INFORMATION Start Marker
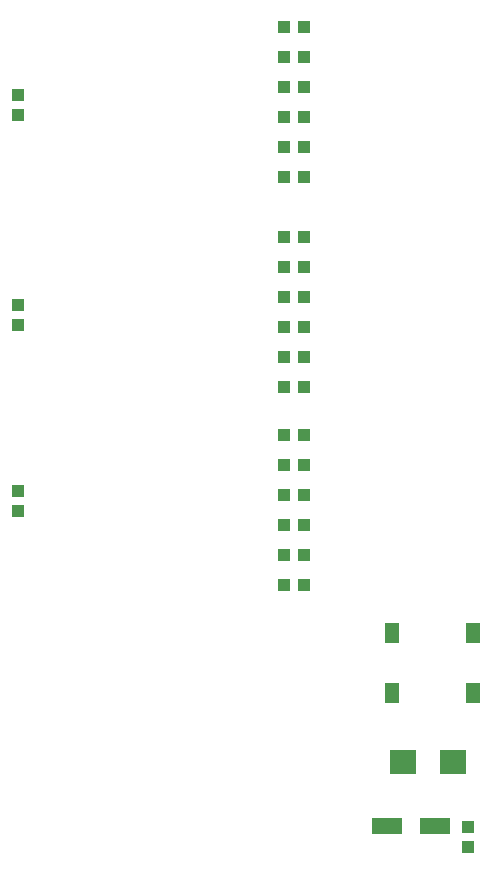
<source format=gbr>
G04 EAGLE Gerber RS-274X export*
G75*
%MOMM*%
%FSLAX34Y34*%
%LPD*%
%INSolderpaste Top*%
%IPPOS*%
%AMOC8*
5,1,8,0,0,1.08239X$1,22.5*%
G01*
%ADD10R,1.100000X1.000000*%
%ADD11R,1.000000X1.100000*%
%ADD12R,2.600000X1.400000*%
%ADD13R,2.250000X2.050000*%
%ADD14R,1.270000X1.780000*%


D10*
X71120Y399660D03*
X71120Y382660D03*
D11*
X296300Y320040D03*
X313300Y320040D03*
X313300Y345440D03*
X296300Y345440D03*
X296300Y370840D03*
X313300Y370840D03*
X296300Y396240D03*
X313300Y396240D03*
X313300Y421640D03*
X296300Y421640D03*
X296300Y447040D03*
X313300Y447040D03*
D10*
X71120Y557140D03*
X71120Y540140D03*
D11*
X296300Y487680D03*
X313300Y487680D03*
X313300Y513080D03*
X296300Y513080D03*
X296300Y538480D03*
X313300Y538480D03*
X296300Y563880D03*
X313300Y563880D03*
X313300Y589280D03*
X296300Y589280D03*
X296300Y614680D03*
X313300Y614680D03*
D10*
X71120Y734940D03*
X71120Y717940D03*
D11*
X296300Y665480D03*
X313300Y665480D03*
X313300Y690880D03*
X296300Y690880D03*
X296300Y716280D03*
X313300Y716280D03*
X296300Y741680D03*
X313300Y741680D03*
X313300Y767080D03*
X296300Y767080D03*
X296300Y792480D03*
X313300Y792480D03*
X452200Y115700D03*
X452200Y98700D03*
D12*
X383340Y116120D03*
X424340Y116120D03*
D13*
X439580Y170040D03*
X396580Y170040D03*
D14*
X387340Y279400D03*
X387340Y228600D03*
X455940Y228600D03*
X455940Y279400D03*
M02*

</source>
INFORMATION End Marker
* PROBLEM TO WORK ON *
The line containing "X313300Y614680D03*" and every line after it, through the end of the records, should be repeated exactly and alone.

* TASK OUTPUT *
X313300Y614680D03*
D10*
X71120Y734940D03*
X71120Y717940D03*
D11*
X296300Y665480D03*
X313300Y665480D03*
X313300Y690880D03*
X296300Y690880D03*
X296300Y716280D03*
X313300Y716280D03*
X296300Y741680D03*
X313300Y741680D03*
X313300Y767080D03*
X296300Y767080D03*
X296300Y792480D03*
X313300Y792480D03*
X452200Y115700D03*
X452200Y98700D03*
D12*
X383340Y116120D03*
X424340Y116120D03*
D13*
X439580Y170040D03*
X396580Y170040D03*
D14*
X387340Y279400D03*
X387340Y228600D03*
X455940Y228600D03*
X455940Y279400D03*
M02*

</source>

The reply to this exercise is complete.